A POLICE officer who called a woman an “attention seeker” and a “Christmas turkey” whilst she tried to allegedly self-harm in her custody cell will not face any disciplinary action.

PC Ashley Bloor was accused of holding his knee down on an unnamed woman’s leg for four minutes when restraining her at Worcester Police Station in the early hours of December 15, 2017.

PC Bloor was also accused of calling the woman an “attention seeker” and “damsel in distress” in front of colleagues and saying “Merry Christmas everybody, there’s your Christmas turkey” whilst she tried to tie jogging bottoms and a dressing gown around her neck.

David Tyme, chair of the disciplinary panel, said PC Bloor’s comments were not offensive or derogatory and his behaviour was not found to have constituted gross misconduct.

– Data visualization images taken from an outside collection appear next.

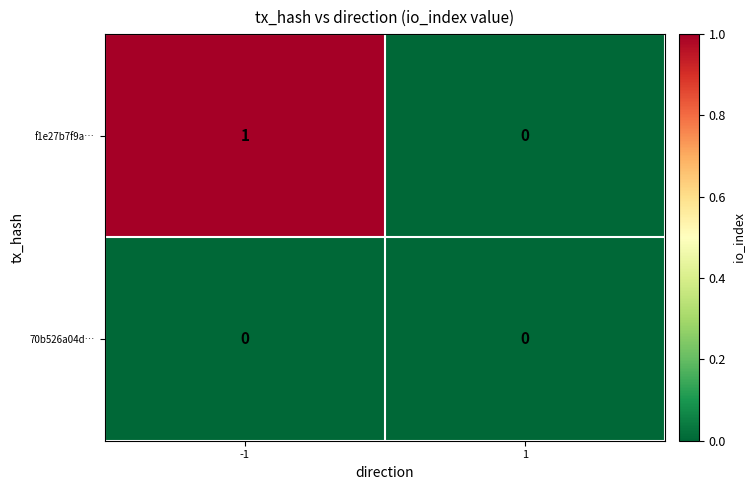

List the series in order of their overall mean, highest first.

f1e27b7f9a…, 70b526a04d…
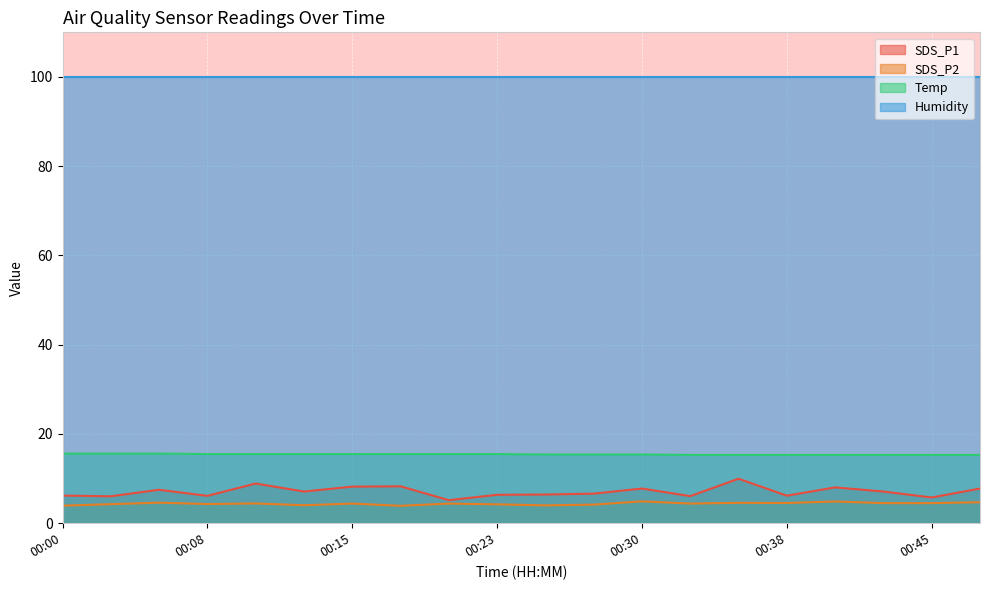

True or false: Temp has a value of 15.6 at 00:00.

True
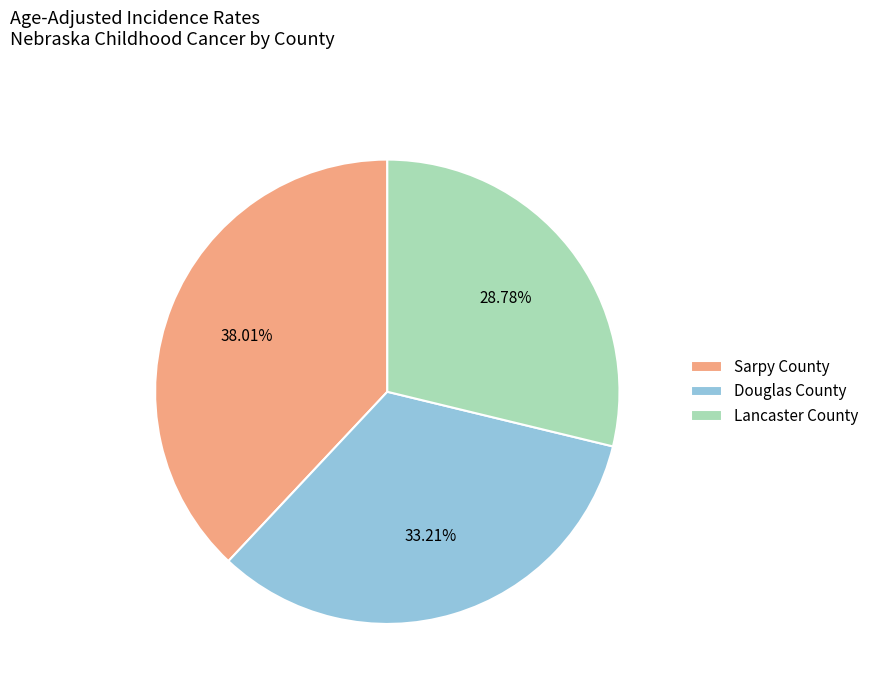

Which has a higher value, Lancaster County or Douglas County?

Douglas County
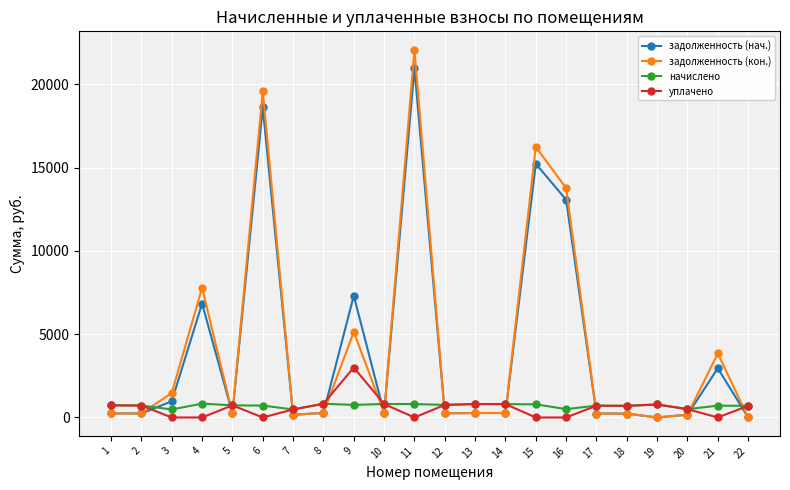

Which series has the widest spread of values?

задолженность (кон.)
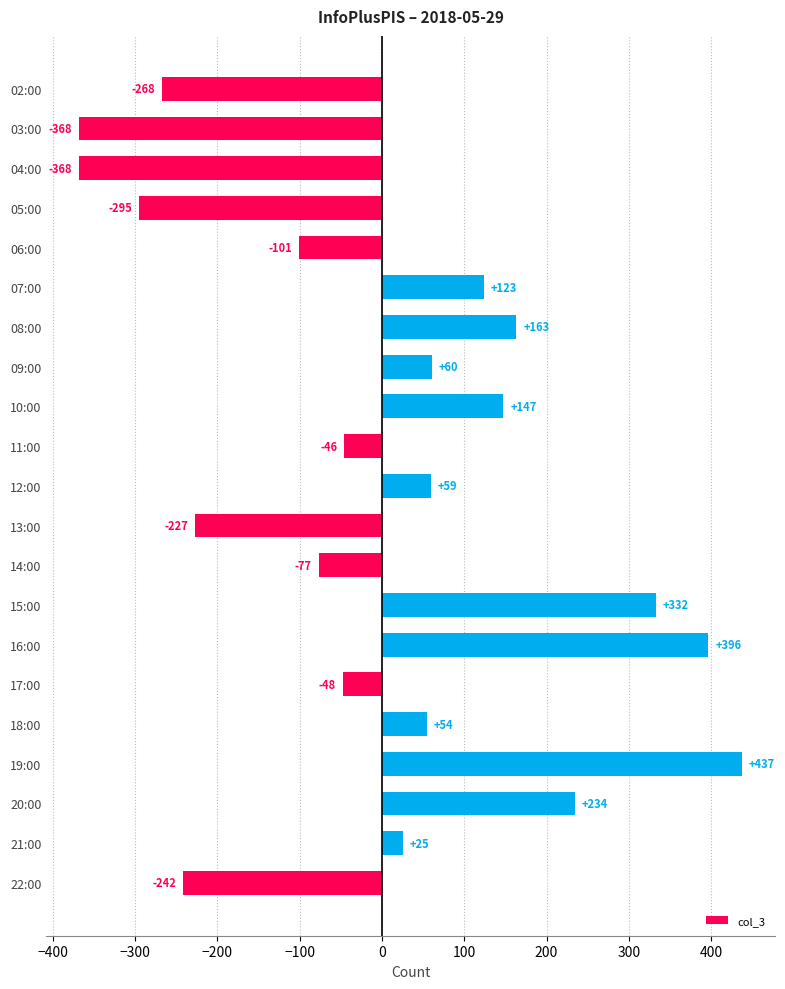

What is the label of the 18th bar from the top?

19:00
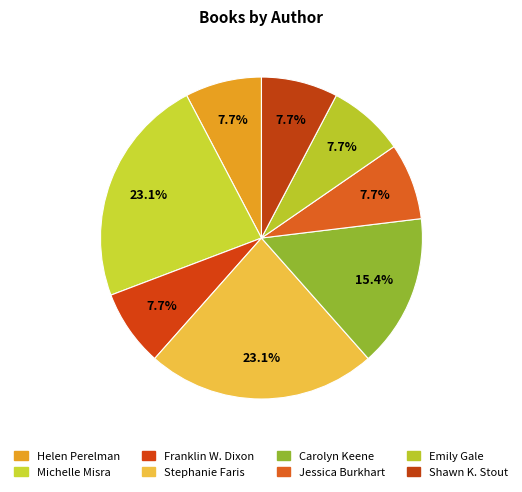

How many segments does this pie chart have?

8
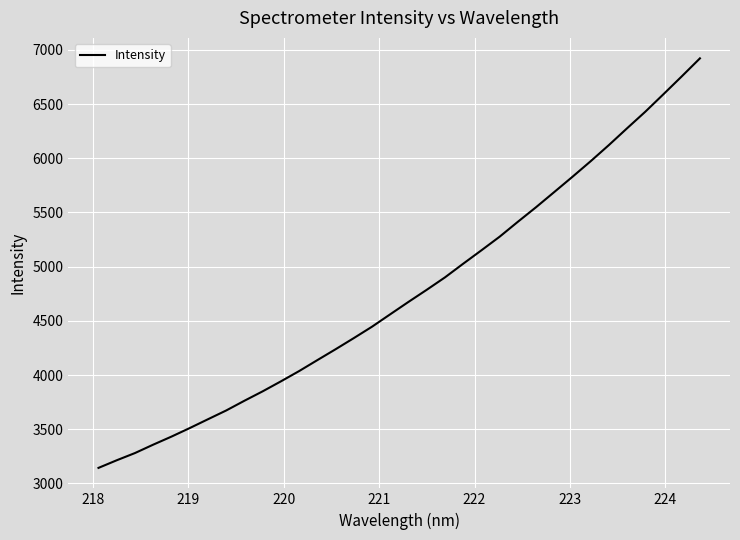

What is the maximum value shown in the chart?

6921.2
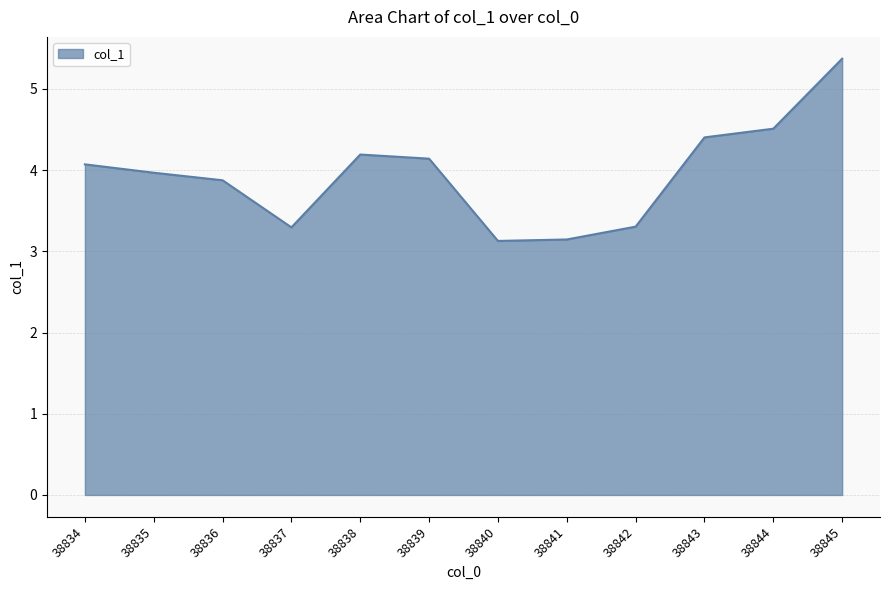

Which has a higher value, 38842 or 38839?

38839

He said PC Bloor’s “damsel in distress” comment was “spontaneous” and his use of force was justified and necessary. He said the officer’s “Turkey” comment was not about her looks.

Sergeant Lloyd Buffery will also face no disciplinary action for allowing male officers to be present when they removed the woman’s bra and tracksuit bottoms.

Both police officers were cleared at a disciplinary panel meeting at West Mercia Police’s headquarters at Hindlip heard on Thursday (December 5).

PC Bloor admitted his comments were inappropriate and unprofessional but would not admit they were disrespectful. He also denied calling her a turkey whilst she was naked and in the foetal position in her cell. PC Bloor denied the comments were disrespectful as the woman was “not within hearing.”

PC Bloor said he had called her a turkey because it was “close to Christmas” and he was referring to her as a “silly person.”

PC Bloor said it was “hard to say” how much pressure he had applied but there was “not much at all.” PC Bloor, who weighs around 14 stone, said his use of force was “necessary, proportionate and reasonable” and that four minutes was not too long.

The unnamed woman had been arrested for assaulting her partner at home and later charged with kicking two police officers and spitting at another.

In closing, Ian Bridge, representing Sgt Buffery, said the police officer was concerned by the “mere presence” of male officers in front of the woman. Due to a lack of female officers present to deal with the woman, Mr Bridge said Sgt Buffery had “done the best he could with the tools that were available to him” and had listened to the advice of the female officers.

Sgt Buffery admitted he had told officers to remove the woman’s bra but did not agree to officers removing her tracksuit bottoms.

Mr Bridge said Sgt Buffery, who is due to retire next year, had been commended three times, was “honest and trustworthy.”

Colin Banham, representing PC Bloor, said the police officer was not proud of his comments and was only trying to lighten the mood. He said the need to use force was “abundantly plain.”

Cecily White, representing West Mercia Police, asked PC Bloor why he was able to write in his notebook twice whilst still kneeling on the woman if he was so concerned she could become violent at any moment. Ms White said PC Bloor’s comments were “plainly disrespectful.”